A great shoutout is due EKU libraries leadership for its "From Postcards to Hashtags" initiative.

In essence, this initiative encompasses a year-long series of noted individuals providing insight into the issue of race along with some of their personal experiences.

Under the headline of "From Postcards to Hashtags," professionals will speak to the "Oppression of Black Lives through Conversation on Racism, Resistance, and Reconciliation."

The theme, "When EKU Came of Age," marked the University's Centennial in 2006. "From Postcards to Hashtags" is a further coming of age event toward greater understanding and appreciation of each other. Hopefully, the whole county will be drawn into this important dialogue impacting all of us.

I am so happy to see how well the entire the Eastern Kentucky University community is being represented in this historic undertaking. A broad inclusion of university entities, headed by President McFaddin and other senior staff, will include the views of faculty/staff, alumni and students. The partnership arrangement is certainly interesting as the coalition engages in open dialogue about the sensitive issue of race in our country.

Racism adversely effects all Americans and until we come to terms with this reality, progress toward meaningful solutions will continue to be slow and dogged.

What's striking about all of this is the maturity of my place over the past 60 years or so, reminding me of the first time I saw Richmond.

The Greyhound Bus Station on Water Street was my early indoctrination into the new culture I was about to become part of. Hearkening back to that scene, I recall not being allowed to eat a sandwich inside the building. But, after an eight-hour bus ride from Dayton, Ohio, and being an 18-year-old growing boy, I gladly accepted that hamburger through the allocated side window.

I vividly remember my very first black history course taught by Dr. Bert Mutersbaugh, a thoughtful, soft spoken gentleman whom I'll never forget. The year was 1963 and Dr. Mutersbaugh taught from a book entitled "From Plantation to Ghetto."

Progress has been made since then, as evidenced by the growing number of minorities in key positions of leadership in both faculty and staff composition at Eastern.

What does all of this have to do with anything?

Until our systems of day-to-day living reflect and include everyone's views and perspectives, true racial equality and fairness can't be realized.

Period.

Without fairness and equality, black lives won't ever seem to be as valued as other lives and the issue of mattering will continue to be troubling for society. Mattering, or more precisely, not mattering, has been allowed to fester and grow because we haven't met the issue head on, which is what "Postcards to Hashtags" is attempting to do.

Younger generations don't understand why change is so slow and want answers as to why things are as they are. They are not as tied or linked to the past as many of us are, and along with the AOCs (Congresswoman Alexandria Ocasio-Cortez) in our midst, they want answers.

Unfortunately, their impatience turns to confrontation, and sometimes, violence. Let's be real, the future belongs to them, our youth and current generation of African Americans. We owe them a better shot, more and better opportunities in their pursuit of the American Dream they see their white contemporaries going after.

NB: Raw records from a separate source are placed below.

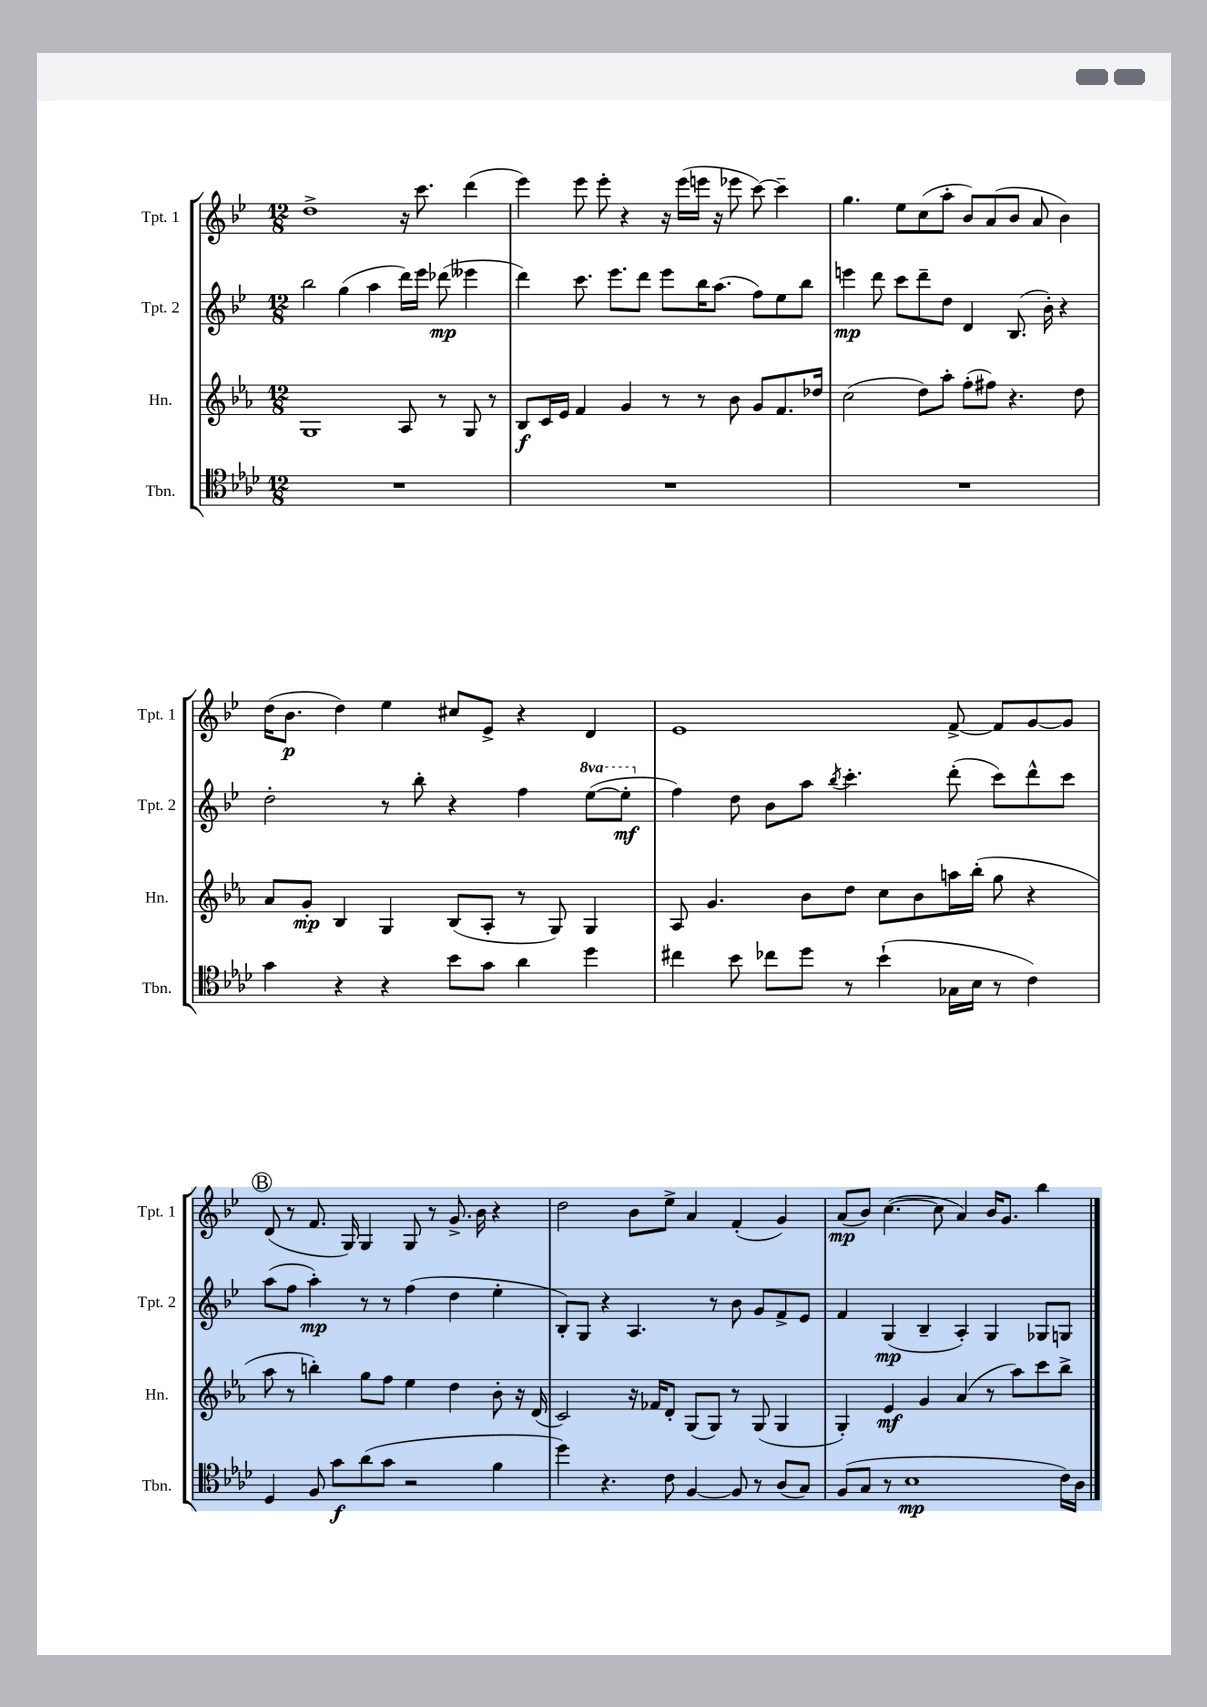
<<
\new StaffGroup <<
\new Staff = "s0" \with { instrumentName = "Tpt. 1" shortInstrumentName = "Tpt. 1" } {
    \clef treble \key bes \major \numericTimeSignature \time 12/8
    d''1-> r16 c'''8. d'''4( |
    ees'''4) ees'''8 ees'''8-. r4 r16 ees'''16( e'''16 r16 ees'''8 c'''8~) c'''4-- |
    g''4. ees''8 c''8( a''8-. bes'8) a'8( bes'8 a'8 bes'4) |
    d''16( bes'8.\p d''4) ees''4 cis''8 ees'8-> r4 d'4 |
    ees'1 f'8~-> f'8 g'8~ g'8 |
    \mark \markup { \circle "B" } d'8( r8 f'8. g16) g4 g8 r8 g'8.-> bes'16 r4 |
    d''2 bes'8 ees''8-> a'4 f'4-.( g'4) |
    a'8\mp( bes'8) c''4.~( c''8 a'4) bes'16 g'8. bes''4 \bar "|." |
}
\new Staff = "s1" \with { instrumentName = "Tpt. 2" shortInstrumentName = "Tpt. 2" } {
    \clef treble \key bes \major \numericTimeSignature \time 12/8 \set Staff.ottavationMarkups = #ottavation-simple-ordinals
    bes''2 g''4( a''4 d'''16) ees'''16 des'''8\mp( eeses'''4 |
    d'''4) c'''8. ees'''8. d'''8 ees'''8 bes''16 a''8.( f''8) ees''8 bes''8 |
    e'''4\mp d'''8 c'''8 d'''8-- d''8 d'4 bes8.( bes'16-.) r4 |
    d''2-. r8 bes''8-. r4 f''4 \ottava #1 ees'''8~( ees'''8-.\mf \ottava #0 |
    f''4) d''8 bes'8 a''8 \acciaccatura { bes''8 } c'''4.-. d'''8-.( c'''8) d'''8-^ c'''8 |
    \mark \markup { \circle "B" } a''8( f''8 a''4-.\mp) r8 r8 f''4( d''4 ees''4-. |
    bes8-.) g8 r4 a4. r8 bes'8 g'8 f'8-> ees'8 |
    f'4 g4\mp( bes4-- a4-.) g4 ges8 g8 \bar "|." |
}
\new Staff = "s2" \with { instrumentName = "Hn." shortInstrumentName = "Hn." } {
    \clef treble \key ees \major \numericTimeSignature \time 12/8
    g1 aes8 r8 g8 r8 |
    bes8\f c'16 ees'16 f'4 g'4 r8 r8 bes'8 g'8 f'8. des''16 |
    c''2( d''8) aes''8-. f''8-.( fis''8) r4. d''8 |
    aes'8 g'8-.\mp bes4 g4 bes8( aes8-. r8 g8) g4 |
    aes8 g'4. bes'8 d''8 c''8 bes'8 a''16 bes''16-.( g''8 r4 |
    \mark \markup { \circle "B" } aes''8 r8 b''4-.) g''8 f''8 ees''4 d''4 bes'8-. r16 d'16( |
    c'2) r16 fes'16 d'8-. g8( g8) r8 g8( g4 |
    g4-.) ees'4\mf g'4 aes'4( r8 aes''8) c'''8 bes''8-> \bar "|." |
}
\new Staff = "s3" \with { instrumentName = "Tbn." shortInstrumentName = "Tbn." } {
    \clef tenor \key aes \major \numericTimeSignature \time 12/8
    R1. |
    R1. |
    R1. |
    g'4 r4 r4 bes'8 g'8 aes'4 des''4 |
    cis''4 bes'8 ces''8 des''8 r8 bes'4-!( ges16 bes16 r8 c'4) |
    \mark \markup { \circle "B" } des4 f8 g'8\f aes'8( g'8 r2 f'4 |
    des''4) r4. c'8 f4~ f8 r8 aes8( g8) |
    f8( g8 r8 bes1\mp c'16) aes16 \bar "|." |
}
>>
>>
\layout { \context { \Score \remove "Bar_number_engraver" } }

I view it as an obligation to upcoming generations to give them a steadier platform from which to launch. One Eastern slogan says, "You Can Get There From Here."

Let's make sure that everyone can believe that.

My father, God bless him, said to me, as I left home for Eastern, said, "Boy, get your books."

That was probably the best thing he could say to me at the time because that poor, uneducated man wouldn't have known a college credit if it said hello to him!

But, his son got his books, came to know a college credit, or two, and now encourages younger African Americans to forge on as we fight, NOT PHYSICALLY, mind you, for a more evenly balanced playing field.